* ASSIGNED TASK
Wherever the word "down" appears in a line of the data, that line should be copied.

* INFORMATION SHOWN
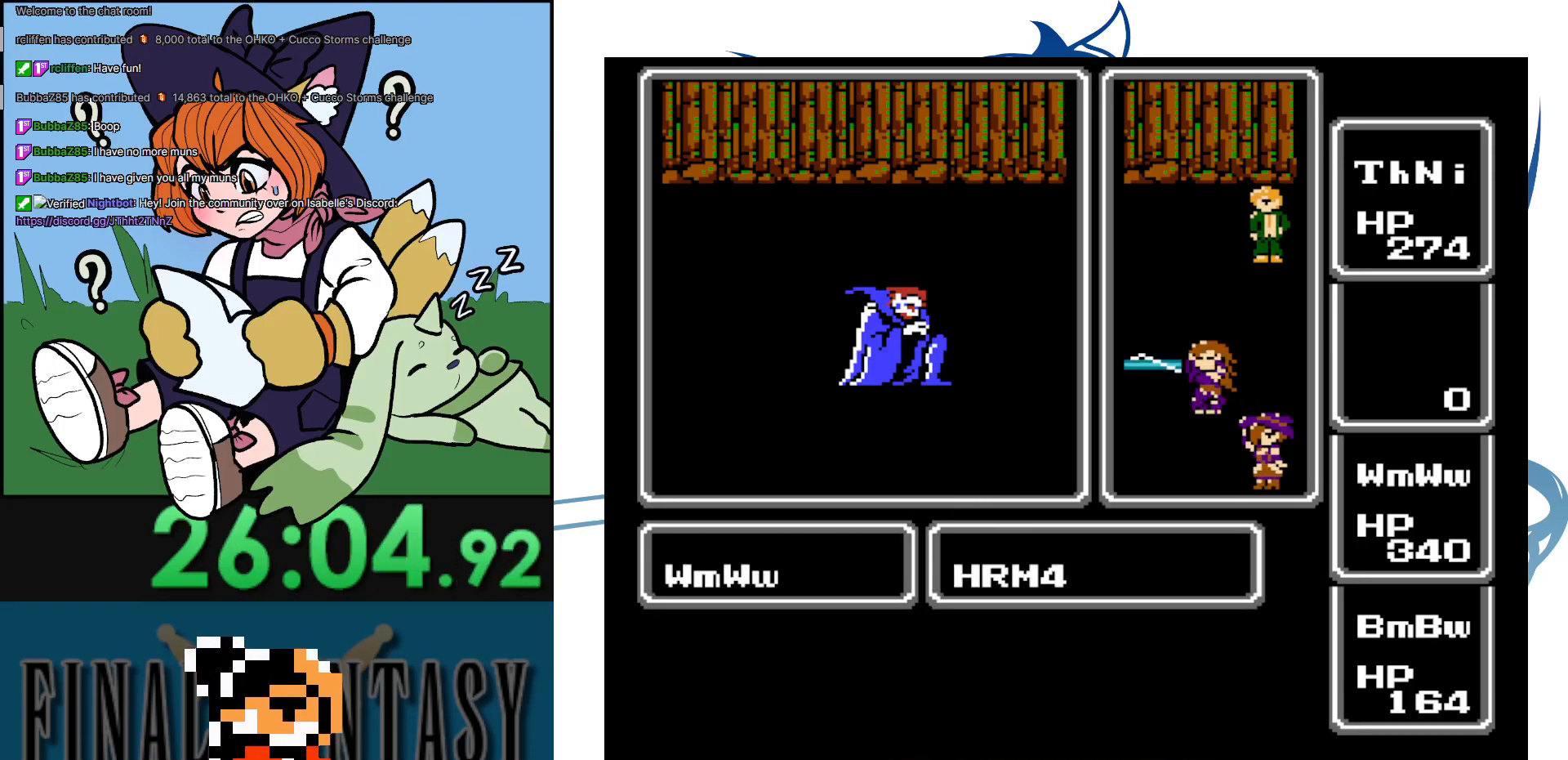
{"buttons": [], "events": []}
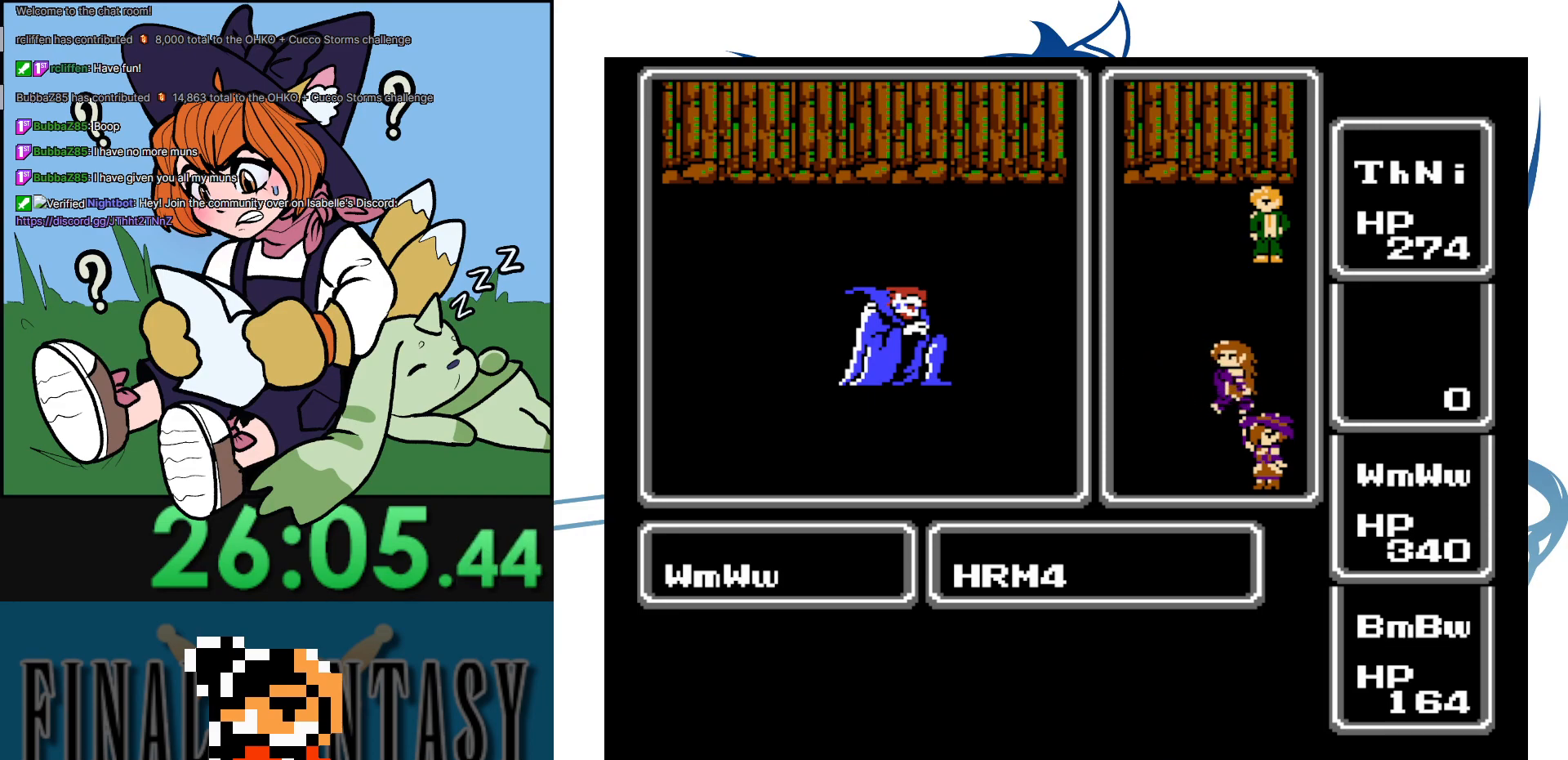
{"buttons": ["A"], "events": [[250, "A", "down"], [350, "A", "up"], [467, "A", "down"]]}
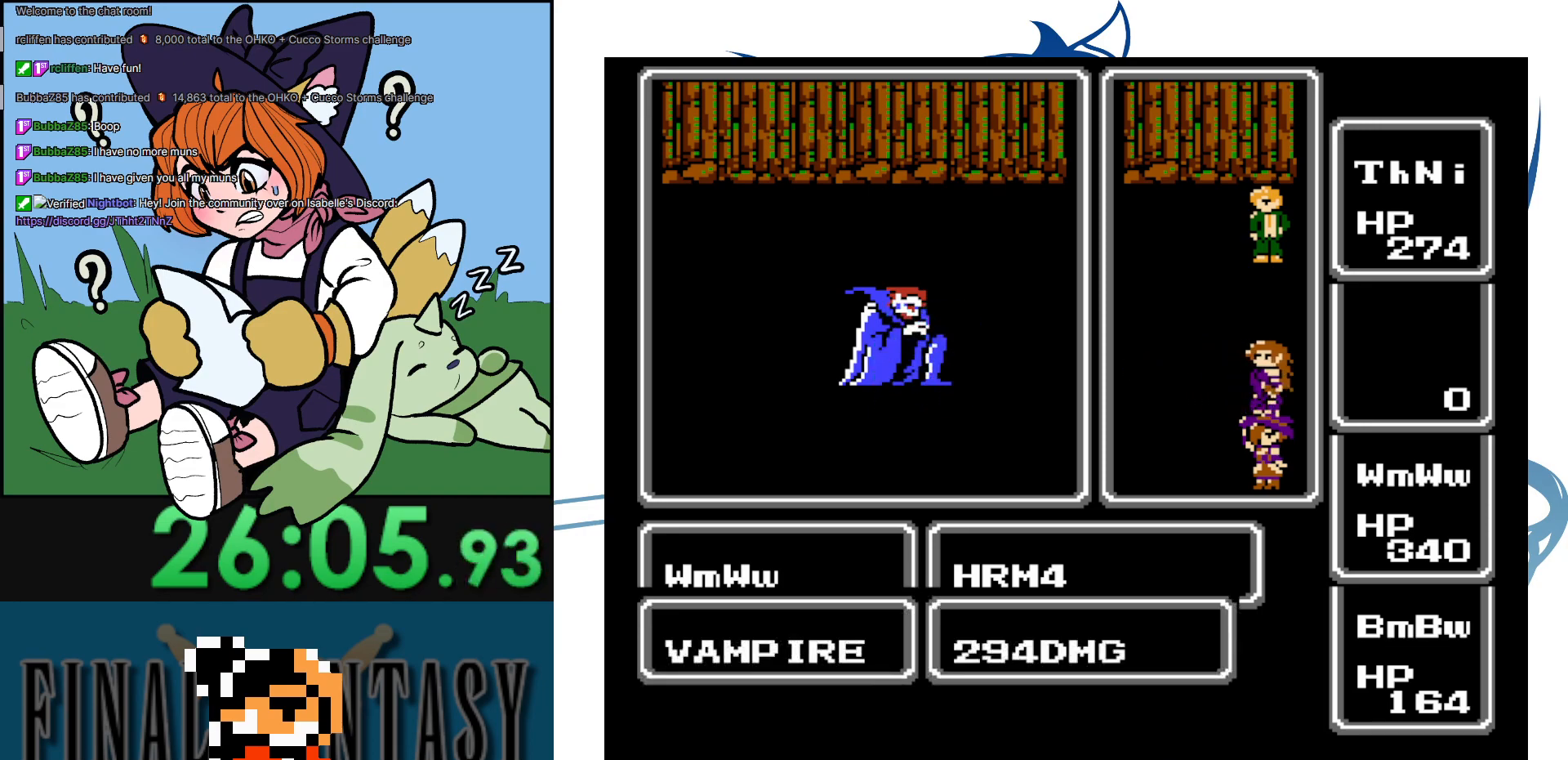
{"buttons": ["A"], "events": [[83, "A", "up"], [150, "A", "down"], [283, "A", "up"], [450, "A", "down"]]}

* FINISHED TASK
{"buttons": ["A"], "events": [[250, "A", "down"], [350, "A", "up"], [467, "A", "down"]]}
{"buttons": ["A"], "events": [[83, "A", "up"], [150, "A", "down"], [283, "A", "up"], [450, "A", "down"]]}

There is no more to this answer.